_Work instruction_: Skipping the images, transcribe each record below as it is.

_Records shown_:

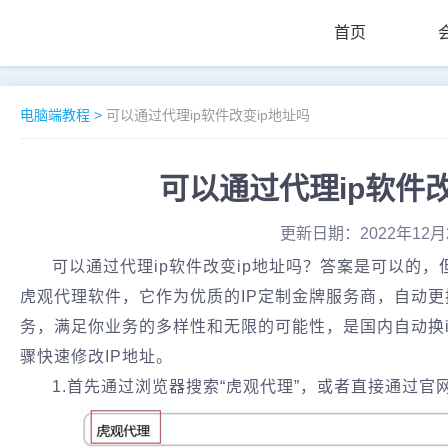
首页
电脑端教程
>
可以通过代理ip软件改变ip地址吗
可以通过代理ip软件改
更新日期：2022年12月
可以通过代理ip软件改变ip地址吗？答案是可以的
虎观代理软件，它作为优质的IP定制金牌服务商，自动更
务，满足你业务的多样性和无限的可能性，是国内自动换
骤快速修改IP地址。
1.首先通过浏览器搜索“虎观代理”，或者直接通过官网链接htt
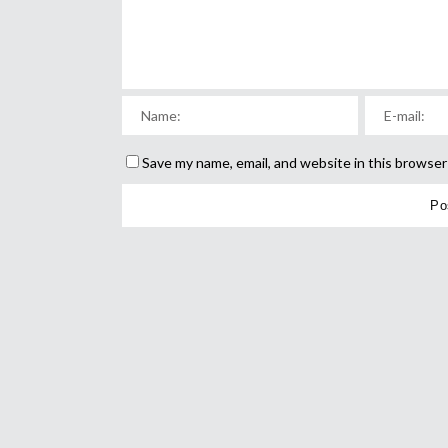
Save my name, email, and website in this browser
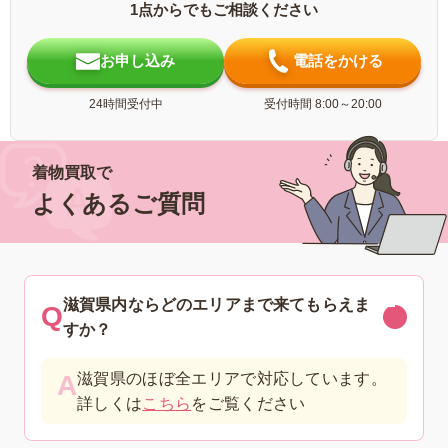
1点からでもご相談ください
お申し込み
電話をかける
24時間受付中
受付時間 8:00～20:00
着物買取で
よくあるご質問
滋賀県内ならどのエリアまで来てもらえま
すか？
滋賀県のほぼ全エリアで対応しています。
詳しくは
こちら
をご覧ください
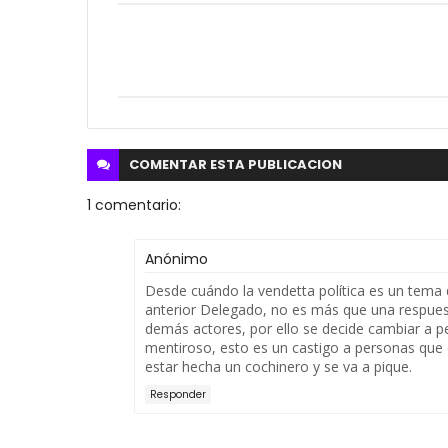
COMENTAR ESTA
PUBLICACION
1 comentario:
Anónimo
Desde cuándo la vendetta política es un tema 
anterior Delegado, no es más que una respuest
demás actores, por ello se decide cambiar a 
mentiroso, esto es un castigo a personas que 
estar hecha un cochinero y se va a pique.
Responder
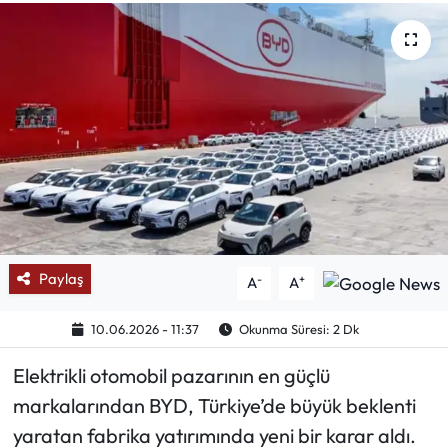
Mektup Galeri
Röportaj
Manşet
Köşe Yazıları
Karikatür Galeri
Paylaş
-
+
A
A
BIK
10.06.2026 - 11:37
Okunma Süresi: 2 Dk
ASTROLOJİ
Elektrikli otomobil pazarının en güçlü
Spor Yazıları
markalarından BYD, Türkiye’de büyük beklenti
yaratan fabrika yatırımında yeni bir karar aldı.
Mektup Galeri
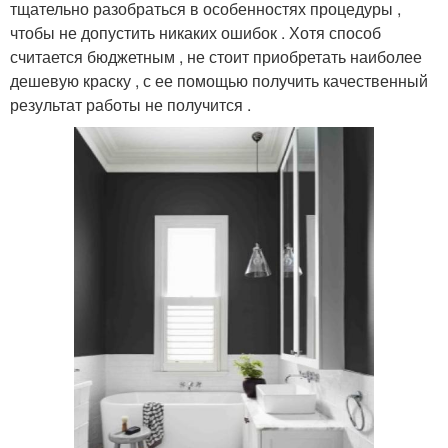
тщательно разобраться в особенностях процедуры ,
чтобы не допустить никаких ошибок . Хотя способ
считается бюджетным , не стоит приобретать наиболее
дешевую краску , с ее помощью получить качественный
результат работы не получится .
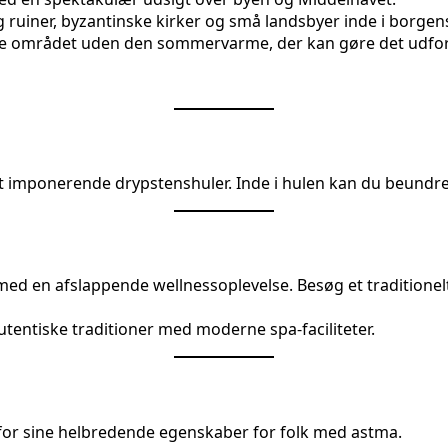
ruiner, byzantinske kirker og små landsbyer inde i borge
ske området uden den sommervarme, der kan gøre det udfo
st imponerende drypstenshuler. Inde i hulen kan du beundre 
lv med en afslappende wellnessoplevelse. Besøg et tradition
entiske traditioner med moderne spa-faciliteter.
t for sine helbredende egenskaber for folk med astma.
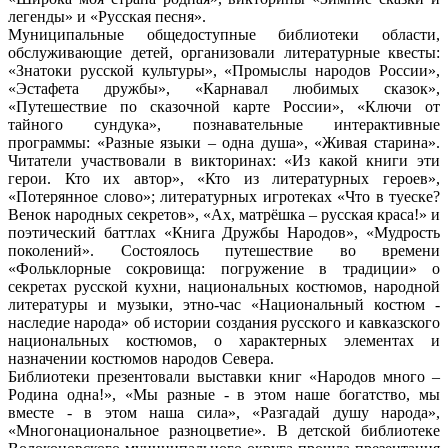
легенды» и «Русская песня».
Муниципальные общедоступные библиотеки области,
обслуживающие детей, организовали литературные квесты:
«Знатоки русской культуры», «Промыслы народов России»,
«Эстафета дружбы», «Карнавал любимых сказок»,
«Путешествие по сказочной карте России», «Ключи от
тайного сундука», познавательные интерактивные
программы: «Разные языки – одна душа», «Живая старина».
Читатели участвовали в викторинах: «Из какой книги эти
герои. Кто их автор», «Кто из литературных героев»,
«Потерянное слово»; литературных игротеках «Что в туеске?
Венок народных секретов», «Ах, матрёшка – русская краса!» и
поэтический баттлах «Книга Дружбы Народов», «Мудрость
поколений». Состоялось путешествие во времени
«Фольклорные сокровища: погружение в традиции» о
секретах русской кухни, национальных костюмов, народной
литературы и музыки, этно-час «Национальный костюм -
наследие народа» об истории создания русского и кавказского
национальных костюмов, о характерных элементах и
назначении костюмов народов Севера.
Библиотеки презентовали выставки книг «Народов много –
Родина одна!», «Мы разные - в этом наше богатство, мы
вместе - в этом наша сила», «Разгадай душу народа»,
«Многонациональное разноцветие». В детской библиотеке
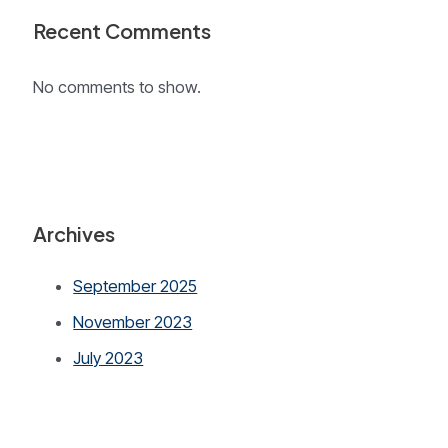
Recent Comments
No comments to show.
Archives
September 2025
November 2023
July 2023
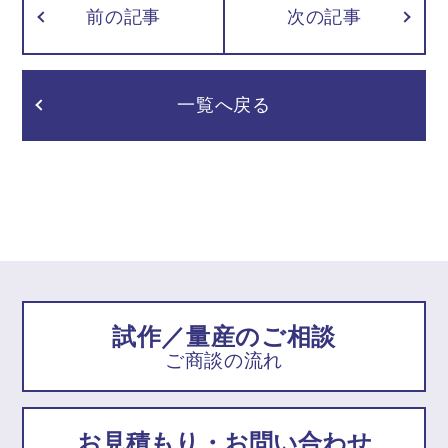
前の記事
次の記事
一覧へ戻る
試作／量産のご相談
ご商談の流れ
お見積もり・お問い合わせ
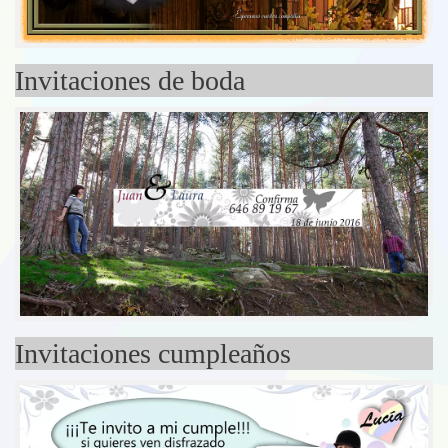
Invitaciones de boda
Invitaciones cumpleaños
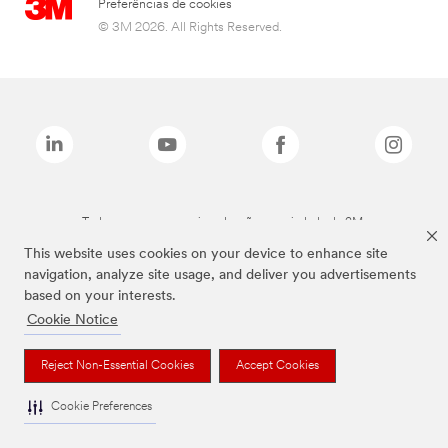
Preferências de cookies
© 3M 2026. All Rights Reserved.
Todas as marcas mencionadas são propriedade da 3M.
This website uses cookies on your device to enhance site
navigation, analyze site usage, and deliver you advertisements
based on your interests.
Cookie Notice
Reject Non-Essential Cookies
Accept Cookies
Cookie Preferences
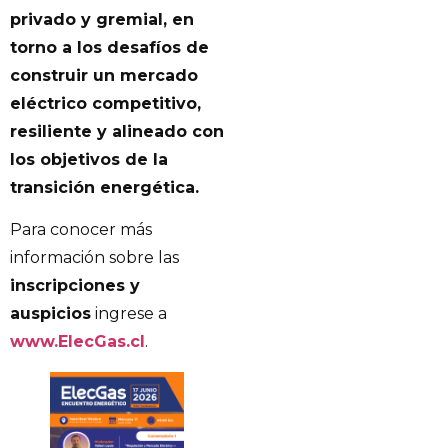
privado y gremial, en
torno a los desafíos de
construir un mercado
eléctrico competitivo,
resiliente y alineado con
los objetivos de la
transición energética.
Para conocer más
información sobre las
inscripciones y
auspicios
ingrese a
www.ElecGas.cl
.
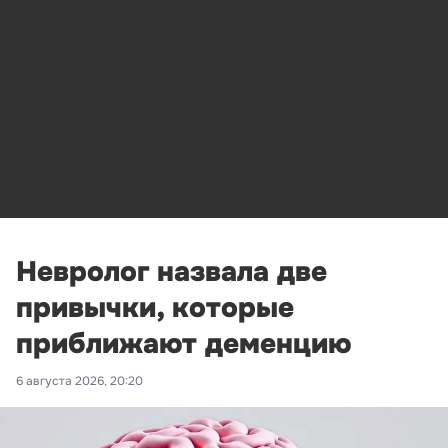
Невролог назвала две
привычки, которые
приближают деменцию
6 августа 2026, 20:20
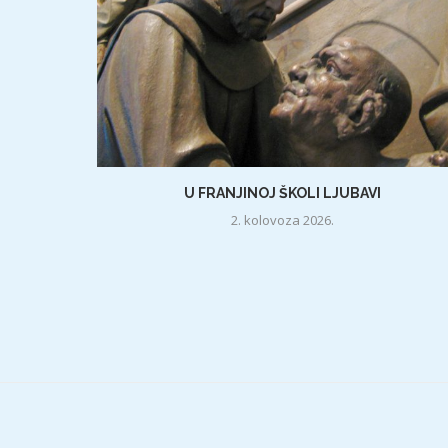
U FRANJINOJ ŠKOLI LJUBAVI
2. kolovoza 2026.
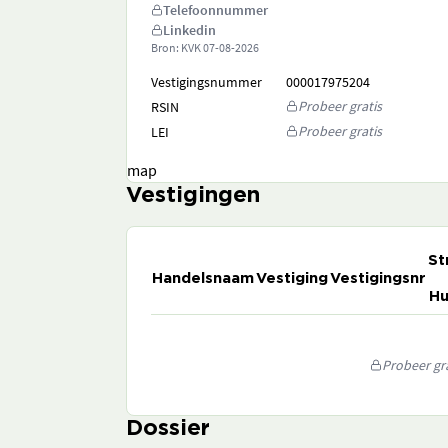
Telefoonnummer
Linkedin
Bron: KVK
07-08-2026
Vestigingsnummer
000017975204
Probeer gratis
RSIN
Probeer gratis
LEI
map
Vestigingen
St
Handelsnaam
Vestiging
Vestigingsnr
Hu
Probeer gra
Dossier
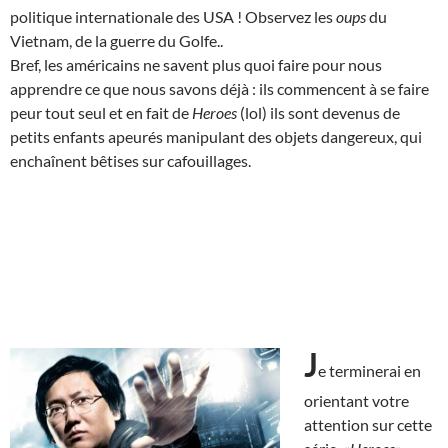
politique internationale des USA ! Observez les
oups
du
Vietnam, de la guerre du Golfe..
Bref, les américains ne savent plus quoi faire pour nous
apprendre ce que nous savons déjà : ils commencent à se faire
peur tout seul et en fait de
Heroes
(lol) ils sont devenus de
petits enfants apeurés manipulant des objets dangereux, qui
enchaînent bêtises sur cafouillages.
J
e terminerai en
orientant votre
attention sur cette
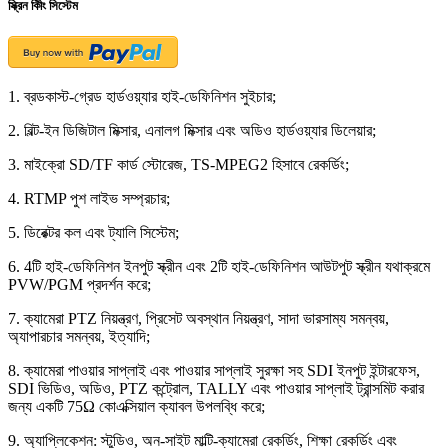
স্ক্রিন কীিং সিস্টেম
1. ব্রডকাস্ট-গ্রেড হার্ডওয়্যার হাই-ডেফিনিশন সুইচার;
2. বিল্ট-ইন ডিজিটাল মিক্সার, এনালগ মিক্সার এবং অডিও হার্ডওয়্যার ডিলেয়ার;
3. মাইক্রো SD/TF কার্ড স্টোরেজ, TS-MPEG2 হিসাবে রেকর্ডিং;
4. RTMP পুশ লাইভ সম্প্রচার;
5. ডিরেক্টর কল এবং ট্যালি সিস্টেম;
6. 4টি হাই-ডেফিনিশন ইনপুট স্ক্রীন এবং 2টি হাই-ডেফিনিশন আউটপুট স্ক্রীন যথাক্রমে
PVW/PGM প্রদর্শন করে;
7. ক্যামেরা PTZ নিয়ন্ত্রণ, প্রিসেট অবস্থান নিয়ন্ত্রণ, সাদা ভারসাম্য সমন্বয়,
অ্যাপারচার সমন্বয়, ইত্যাদি;
8. ক্যামেরা পাওয়ার সাপ্লাই এবং পাওয়ার সাপ্লাই সুরক্ষা সহ SDI ইনপুট ইন্টারফেস,
SDI ভিডিও, অডিও, PTZ কন্ট্রোল, TALLY এবং পাওয়ার সাপ্লাই ট্রান্সমিট করার
জন্য একটি 75Ω কোএক্সিয়াল ক্যাবল উপলব্ধি করে;
9. অ্যাপ্লিকেশন: স্টুডিও, অন-সাইট মাল্টি-ক্যামেরা রেকর্ডিং, শিক্ষা রেকর্ডিং এবং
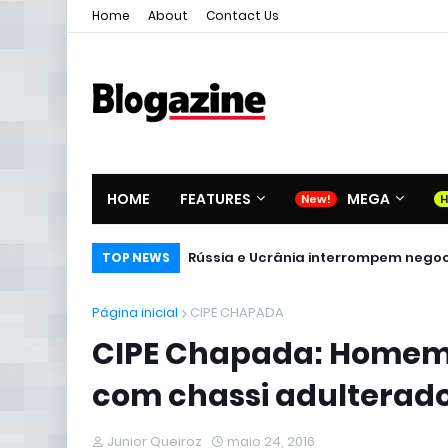
Home
About
Contact Us
HOME
FEATURES
MEGA
Rússia e Ucrânia interrompem negoci
TOP NEWS
Página inicial
CIPE CHAPADA
CIPE Chapada: Homem 
com chassi adulterad
Junior Queiroz
maio 24, 2016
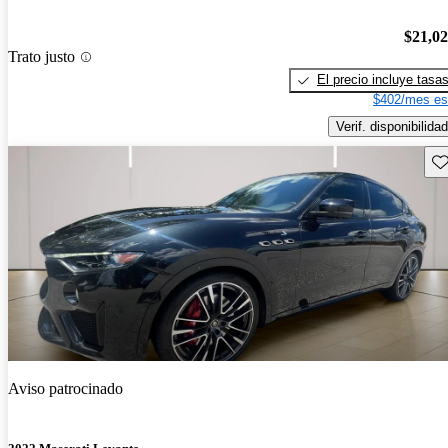
$21,0
Trato justo
El precio incluye tasa
$402/mes es
Verif. disponibilidad
Gu
Aviso patrocinado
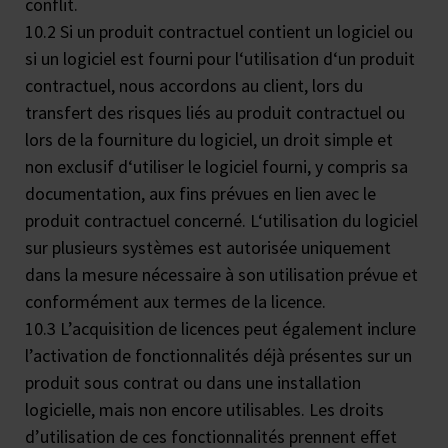
conflit.
10.2 Si un produit contractuel contient un logiciel ou
si un logiciel est fourni pour l‘utilisation d‘un produit
contractuel, nous accordons au client, lors du
transfert des risques liés au produit contractuel ou
lors de la fourniture du logiciel, un droit simple et
non exclusif d‘utiliser le logiciel fourni, y compris sa
documentation, aux fins prévues en lien avec le
produit contractuel concerné. L‘utilisation du logiciel
sur plusieurs systèmes est autorisée uniquement
dans la mesure nécessaire à son utilisation prévue et
conformément aux termes de la licence.
10.3 L’acquisition de licences peut également inclure
l’activation de fonctionnalités déjà présentes sur un
produit sous contrat ou dans une installation
logicielle, mais non encore utilisables. Les droits
d’utilisation de ces fonctionnalités prennent effet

_Result of the exercise_:
首页
电脑端教程
>
可以通过代理ip软件改变ip地址吗
可以通过代理ip软件改
更新日期：2022年12月
可以通过代理ip软件改变ip地址吗？答案是可以的
虎观代理软件，它作为优质的IP定制金牌服务商，自动更
务，满足你业务的多样性和无限的可能性，是国内自动换
骤快速修改IP地址。
1.首先通过浏览器搜索“虎观代理”，或者直接通过官网链接htt
Save my name, email, and website in this browser
1点からでもご相談ください
お申し込み
電話をかける
24時間受付中
受付時間 8:00～20:00
着物買取で
よくあるご質問
滋賀県内ならどのエリアまで来てもらえま
すか？
滋賀県のほぼ全エリアで対応しています。
詳しくは
こちら
をご覧ください
COMENTAR ESTA
PUBLICACION
1 comentario:
Anónimo
Desde cuándo la vendetta política es un tema 
anterior Delegado, no es más que una respuest
demás actores, por ello se decide cambiar a 
mentiroso, esto es un castigo a personas que 
estar hecha un cochinero y se va a pique.
Responder
Mektup Galeri
Röportaj
Manşet
Köşe Yazıları
Karikatür Galeri
Paylaş
-
+
A
A
BIK
10.06.2026 - 11:37
Okunma Süresi: 2 Dk
ASTROLOJİ
Elektrikli otomobil pazarının en güçlü
Spor Yazıları
markalarından BYD, Türkiye’de büyük beklenti
yaratan fabrika yatırımında yeni bir karar aldı.
Mektup Galeri
тщательно разобраться в особенностях процедуры ,
чтобы не допустить никаких ошибок . Хотя способ
считается бюджетным , не стоит приобретать наиболее
дешевую краску , с ее помощью получить качественный
результат работы не получится .
ruiner, byzantinske kirker og små landsbyer inde i borge
ske området uden den sommervarme, der kan gøre det udfo
st imponerende drypstenshuler. Inde i hulen kan du beundre 
lv med en afslappende wellnessoplevelse. Besøg et tradition
entiske traditioner med moderne spa-faciliteter.
t for sine helbredende egenskaber for folk med astma.
легенды» и «Русская песня».
Муниципальные общедоступные библиотеки области,
обслуживающие детей, организовали литературные квесты:
«Знатоки русской культуры», «Промыслы народов России»,
«Эстафета дружбы», «Карнавал любимых сказок»,
«Путешествие по сказочной карте России», «Ключи от
тайного сундука», познавательные интерактивные
программы: «Разные языки – одна душа», «Живая старина».
Читатели участвовали в викторинах: «Из какой книги эти
герои. Кто их автор», «Кто из литературных героев»,
«Потерянное слово»; литературных игротеках «Что в туеске?
Венок народных секретов», «Ах, матрёшка – русская краса!» и
поэтический баттлах «Книга Дружбы Народов», «Мудрость
поколений». Состоялось путешествие во времени
«Фольклорные сокровища: погружение в традиции» о
секретах русской кухни, национальных костюмов, народной
литературы и музыки, этно-час «Национальный костюм -
наследие народа» об истории создания русского и кавказского
национальных костюмов, о характерных элементах и
назначении костюмов народов Севера.
Библиотеки презентовали выставки книг «Народов много –
Родина одна!», «Мы разные - в этом наше богатство, мы
вместе - в этом наша сила», «Разгадай душу народа»,
«Многонациональное разноцветие». В детской библиотеке
Recent Comments
No comments to show.
Archives
September 2025
November 2023
July 2023
前の記事
次の記事
一覧へ戻る
試作／量産のご相談
ご商談の流れ
お見積もり・お問い合わせ
Invitaciones de boda
Invitaciones cumpleaños
Preferências de cookies
© 3M 2026. All Rights Reserved.
Todas as marcas mencionadas são propriedade da 3M.
This website uses cookies on your device to enhance site
navigation, analyze site usage, and deliver you advertisements
based on your interests.
Cookie Notice
Reject Non-Essential Cookies
Accept Cookies
Cookie Preferences
privado y gremial, en
torno a los desafíos de
construir un mercado
eléctrico competitivo,
resiliente y alineado con
los objetivos de la
transición energética.
Para conocer más
información sobre las
inscripciones y
auspicios
ingrese a
www.ElecGas.cl
.
Невролог назвала две
привычки, которые
приближают деменцию
6 августа 2026, 20:20
U FRANJINOJ ŠKOLI LJUBAVI
2. kolovoza 2026.
Telefoonnummer
Linkedin
Bron: KVK
07-08-2026
Vestigingsnummer
000017975204
Probeer gratis
RSIN
Probeer gratis
LEI
map
Vestigingen
St
Handelsnaam
Vestiging
Vestigingsnr
Hu
Probeer gra
Dossier
politique internationale des USA ! Observez les
oups
du
Vietnam, de la guerre du Golfe..
Bref, les américains ne savent plus quoi faire pour nous
apprendre ce que nous savons déjà : ils commencent à se faire
peur tout seul et en fait de
Heroes
(lol) ils sont devenus de
petits enfants apeurés manipulant des objets dangereux, qui
enchaînent bêtises sur cafouillages.
J
e terminerai en
orientant votre
attention sur cette
স্ক্রিন কীিং সিস্টেম
1. ব্রডকাস্ট-গ্রেড হার্ডওয়্যার হাই-ডেফিনিশন সুইচার;
2. বিল্ট-ইন ডিজিটাল মিক্সার, এনালগ মিক্সার এবং অডিও হার্ডওয়্যার ডিলেয়ার;
3. মাইক্রো SD/TF কার্ড স্টোরেজ, TS-MPEG2 হিসাবে রেকর্ডিং;
4. RTMP পুশ লাইভ সম্প্রচার;
5. ডিরেক্টর কল এবং ট্যালি সিস্টেম;
6. 4টি হাই-ডেফিনিশন ইনপুট স্ক্রীন এবং 2টি হাই-ডেফিনিশন আউটপুট স্ক্রীন যথাক্রমে
PVW/PGM প্রদর্শন করে;
7. ক্যামেরা PTZ নিয়ন্ত্রণ, প্রিসেট অবস্থান নিয়ন্ত্রণ, সাদা ভারসাম্য সমন্বয়,
অ্যাপারচার সমন্বয়, ইত্যাদি;
8. ক্যামেরা পাওয়ার সাপ্লাই এবং পাওয়ার সাপ্লাই সুরক্ষা সহ SDI ইনপুট ইন্টারফেস,
SDI ভিডিও, অডিও, PTZ কন্ট্রোল, TALLY এবং পাওয়ার সাপ্লাই ট্রান্সমিট করার
জন্য একটি 75Ω কোএক্সিয়াল ক্যাবল উপলব্ধি করে;
9. অ্যাপ্লিকেশন: স্টুডিও, অন-সাইট মাল্টি-ক্যামেরা রেকর্ডিং, শিক্ষা রেকর্ডিং এবং
Home
About
Contact Us
HOME
FEATURES
MEGA
Rússia e Ucrânia interrompem negoci
TOP NEWS
Página inicial
CIPE CHAPADA
CIPE Chapada: Homem 
com chassi adulterad
Junior Queiroz
maio 24, 2016
$21,0
Trato justo
El precio incluye tasa
$402/mes es
Verif. disponibilidad
Gu
Aviso patrocinado
conflit.
10.2 Si un produit contractuel contient un logiciel ou
si un logiciel est fourni pour l‘utilisation d‘un produit
contractuel, nous accordons au client, lors du
transfert des risques liés au produit contractuel ou
lors de la fourniture du logiciel, un droit simple et
non exclusif d‘utiliser le logiciel fourni, y compris sa
documentation, aux fins prévues en lien avec le
produit contractuel concerné. L‘utilisation du logiciel
sur plusieurs systèmes est autorisée uniquement
dans la mesure nécessaire à son utilisation prévue et
conformément aux termes de la licence.
10.3 L’acquisition de licences peut également inclure
l’activation de fonctionnalités déjà présentes sur un
produit sous contrat ou dans une installation
logicielle, mais non encore utilisables. Les droits
d’utilisation de ces fonctionnalités prennent effet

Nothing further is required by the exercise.